Spinal cord samples (cervical, thoracic, lumbar) from 46 MS and 20 controls were stained for haematoxylin/eosin, elastin Van-Giessen, and Luxol Fast-Blue. Systematic assessment of measures of small vessel disease included vascular thickness, perivascular space dilation, fibrosis, hyalinotic changes, and myelin pallor. Fibrinogen, a marker for blood-brain barrier integrity, was examined in a subset of 42 MS and 6 controls using quantitative and semiquantitative methods.

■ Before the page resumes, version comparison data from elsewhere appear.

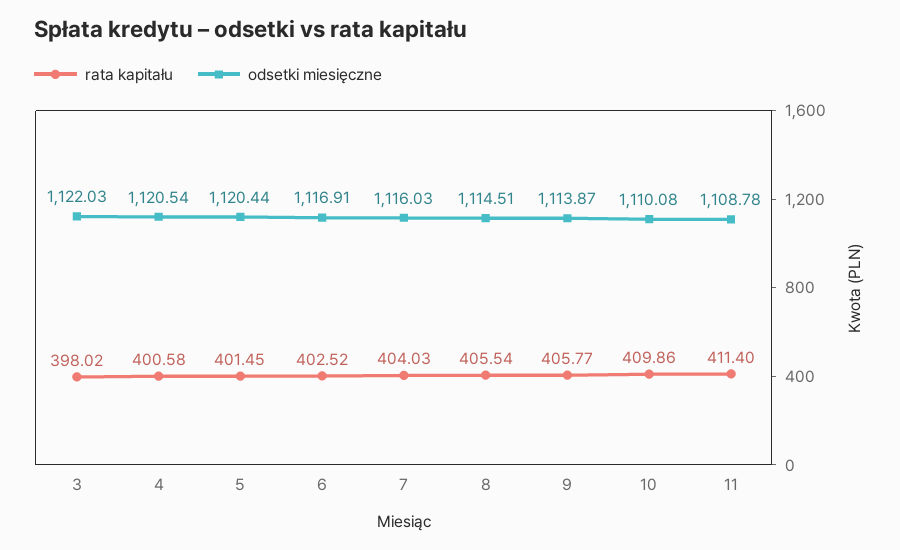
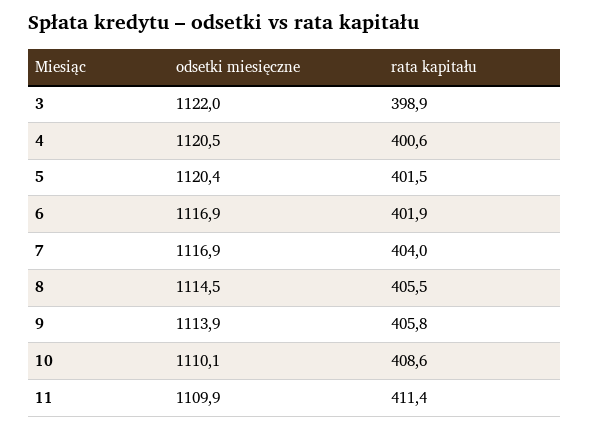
  {
    "rata kapitału": {
-     "3": 398.02,
+     "3": 398.9,
      "4": 400.58,
      "5": 401.45,
-     "6": 402.52,
+     "6": 401.9,
      "7": 404.03,
      "8": 405.54,
      "9": 405.77,
-     "10": 409.86,
+     "10": 408.6,
      "11": 411.4
    },
    "odsetki miesięczne": {
      "3": 1122.03,
      "4": 1120.54,
      "5": 1120.44,
      "6": 1116.91,
-     "7": 1116.03,
+     "7": 1116.9,
      "8": 1114.51,
      "9": 1113.87,
      "10": 1110.08,
-     "11": 1108.78
+     "11": 1109.9
    }
  }

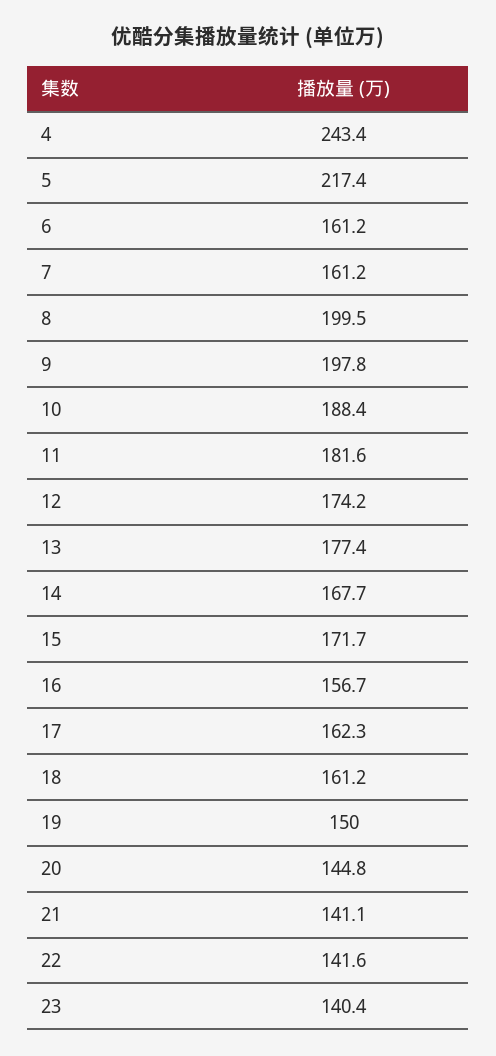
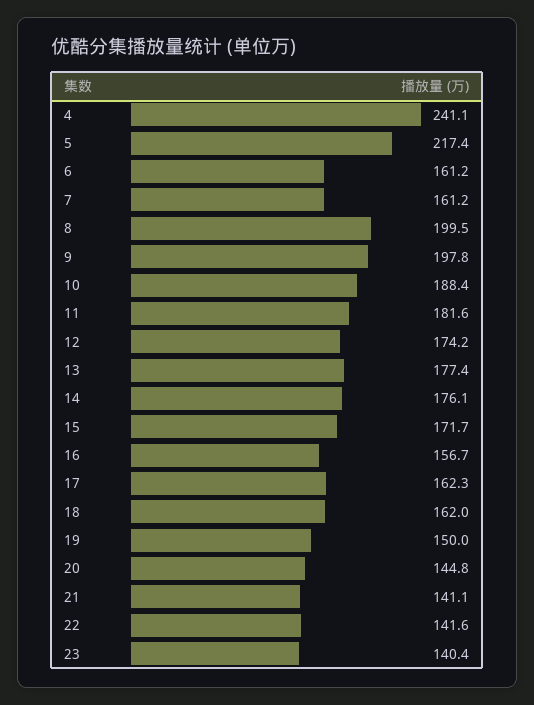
  {
-   "4": 243.4,
+   "4": 241.1,
    "5": 217.4,
    "6": 161.2,
    "7": 161.2,
    "8": 199.5,
    "9": 197.8,
    "10": 188.4,
    "11": 181.6,
    "12": 174.2,
    "13": 177.4,
-   "14": 167.7,
+   "14": 176.1,
    "15": 171.7,
    "16": 156.7,
    "17": 162.3,
-   "18": 161.2,
+   "18": 162,
    "19": 150,
    "20": 144.8,
    "21": 141.1,
    "22": 141.6,
    "23": 140.4
  }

Controls showed age-related vascular thickening with hyalinotic and fibrotic changes, and perivascular space dilation. In non-lesional tissue, MS cases had 89% more vascular fibrosis (p=0.002) than controls. In non-lesional white matter, myelin pallor increased by 66% (p<0.001) in MS compared to controls with both groups showing a symmetrical topographical pattern of myelin pallor. Perivascular space dilation increased by 93% in white (p<0.001) and 82% in grey matter (p<0.001) compared to controls. Striking fibrinogen deposition was observed in non-lesional MS areas, both extracellularly and within hypertrophic astrocytes. Extracellular fibrinogen was over 200 times more common in MS (p<0.0001) and correlated with increased inflammation and faster rate to wheelchair dependency. Fibrinogen-positive astrocyte coverage increased by 247% and hypertrophy by 83% (both p<0.001), both correlating with age at wheelchair dependence. MS lesions showed a further increase in vascular fibrosis, extracellular and astrocytic fibrinogen compared to the surrounding non-lesional tissue (all p<0.001).

These findings highlight that vascular abnormalities and blood-brain barrier leakage outside the paradigmatic demyelinated lesion are key features of MS spinal cord pathology and relate to inflammation and disease severity.